[Source data]
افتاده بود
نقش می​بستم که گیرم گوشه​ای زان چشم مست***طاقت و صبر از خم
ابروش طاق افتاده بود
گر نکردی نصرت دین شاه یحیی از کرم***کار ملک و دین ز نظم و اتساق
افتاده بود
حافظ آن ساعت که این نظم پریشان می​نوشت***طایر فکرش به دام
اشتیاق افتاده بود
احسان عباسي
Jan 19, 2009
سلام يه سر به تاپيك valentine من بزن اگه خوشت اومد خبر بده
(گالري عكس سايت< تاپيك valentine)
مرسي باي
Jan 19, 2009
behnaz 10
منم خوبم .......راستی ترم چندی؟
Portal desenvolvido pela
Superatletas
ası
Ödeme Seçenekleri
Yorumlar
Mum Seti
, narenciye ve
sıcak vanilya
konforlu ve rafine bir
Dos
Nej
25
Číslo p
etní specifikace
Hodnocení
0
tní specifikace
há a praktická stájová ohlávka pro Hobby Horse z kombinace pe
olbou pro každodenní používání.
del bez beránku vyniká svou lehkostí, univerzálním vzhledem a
==
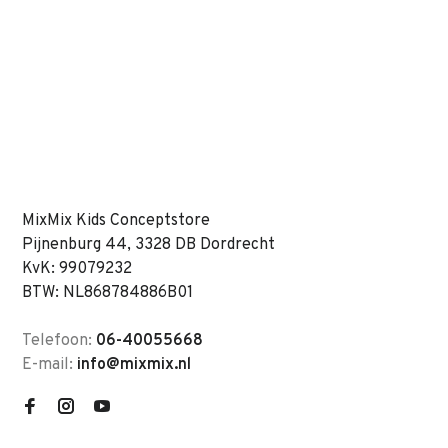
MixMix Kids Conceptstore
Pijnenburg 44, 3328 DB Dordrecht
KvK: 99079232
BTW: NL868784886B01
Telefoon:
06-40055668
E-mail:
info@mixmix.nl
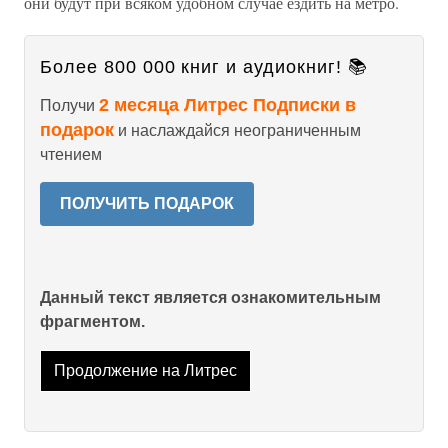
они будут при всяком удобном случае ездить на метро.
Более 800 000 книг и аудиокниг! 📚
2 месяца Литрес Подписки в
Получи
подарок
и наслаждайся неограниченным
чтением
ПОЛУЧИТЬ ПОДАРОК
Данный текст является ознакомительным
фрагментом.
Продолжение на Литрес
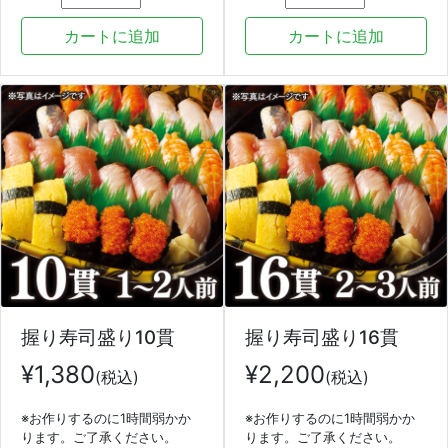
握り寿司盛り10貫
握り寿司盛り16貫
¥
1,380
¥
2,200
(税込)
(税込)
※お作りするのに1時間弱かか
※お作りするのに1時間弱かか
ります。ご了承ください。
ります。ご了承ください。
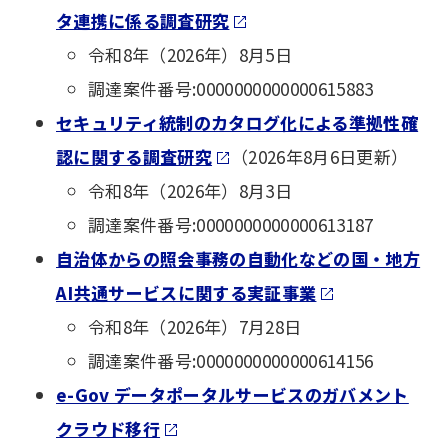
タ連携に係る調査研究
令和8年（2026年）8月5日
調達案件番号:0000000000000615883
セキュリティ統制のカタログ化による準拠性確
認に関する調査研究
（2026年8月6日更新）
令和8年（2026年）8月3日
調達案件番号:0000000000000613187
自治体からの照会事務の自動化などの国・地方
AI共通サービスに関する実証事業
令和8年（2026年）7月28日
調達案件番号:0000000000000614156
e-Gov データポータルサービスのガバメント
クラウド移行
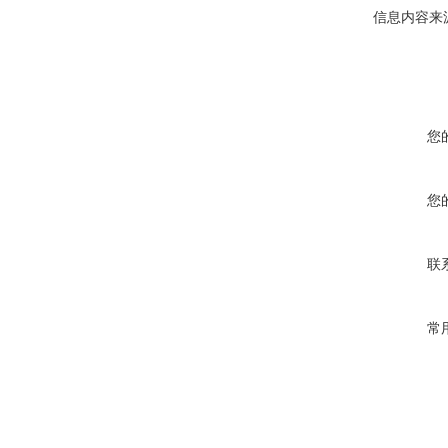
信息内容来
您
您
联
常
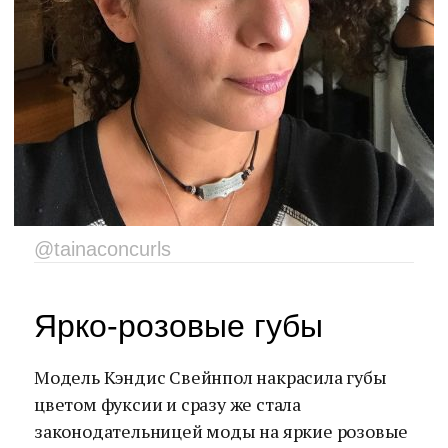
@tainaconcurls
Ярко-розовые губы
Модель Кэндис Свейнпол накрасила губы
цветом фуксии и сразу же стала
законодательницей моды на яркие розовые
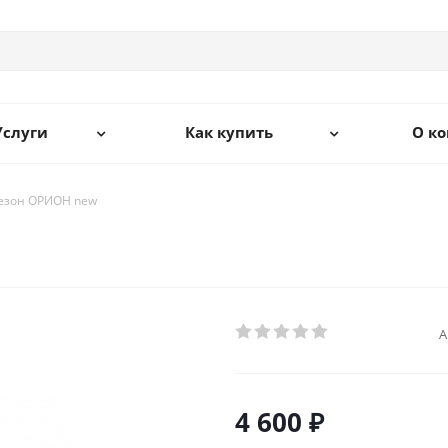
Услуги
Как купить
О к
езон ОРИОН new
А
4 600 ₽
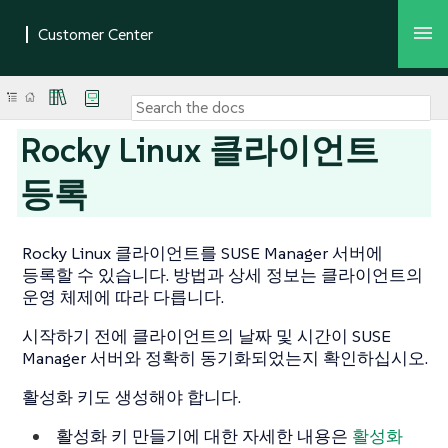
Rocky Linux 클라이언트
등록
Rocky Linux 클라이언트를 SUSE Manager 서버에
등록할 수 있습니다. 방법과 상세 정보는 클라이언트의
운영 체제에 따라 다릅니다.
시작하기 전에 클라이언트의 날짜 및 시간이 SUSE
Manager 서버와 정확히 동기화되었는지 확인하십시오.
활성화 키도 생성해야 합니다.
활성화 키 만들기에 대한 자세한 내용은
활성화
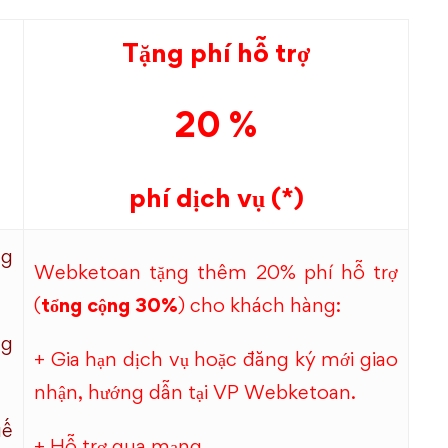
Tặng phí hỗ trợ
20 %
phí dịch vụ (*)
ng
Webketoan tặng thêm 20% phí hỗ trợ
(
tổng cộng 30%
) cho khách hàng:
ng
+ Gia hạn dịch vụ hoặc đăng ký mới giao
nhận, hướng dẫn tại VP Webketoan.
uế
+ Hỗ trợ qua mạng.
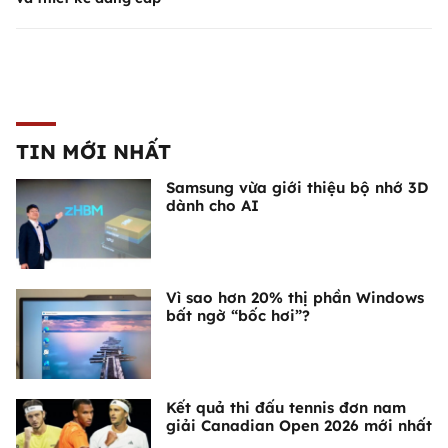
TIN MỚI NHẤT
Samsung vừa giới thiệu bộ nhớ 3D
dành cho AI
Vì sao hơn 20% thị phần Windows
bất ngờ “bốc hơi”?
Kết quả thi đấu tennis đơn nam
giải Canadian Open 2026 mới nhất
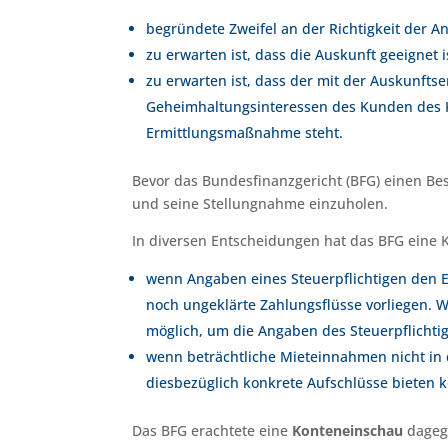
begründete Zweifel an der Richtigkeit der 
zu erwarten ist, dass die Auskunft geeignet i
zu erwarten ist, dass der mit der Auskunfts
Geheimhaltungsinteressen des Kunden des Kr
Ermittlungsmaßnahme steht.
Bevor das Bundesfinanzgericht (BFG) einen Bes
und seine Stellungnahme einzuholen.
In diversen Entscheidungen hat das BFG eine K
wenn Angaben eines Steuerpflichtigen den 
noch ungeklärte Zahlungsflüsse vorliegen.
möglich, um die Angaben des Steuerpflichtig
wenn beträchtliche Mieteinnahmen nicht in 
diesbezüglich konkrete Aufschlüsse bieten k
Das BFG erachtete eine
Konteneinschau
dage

## [What you are asked to do]
Pull every line containing the string "dass" out of the data above and copy it.

## [Exercise answer]
zu erwarten ist, dass die Auskunft geeignet i
zu erwarten ist, dass der mit der Auskunfts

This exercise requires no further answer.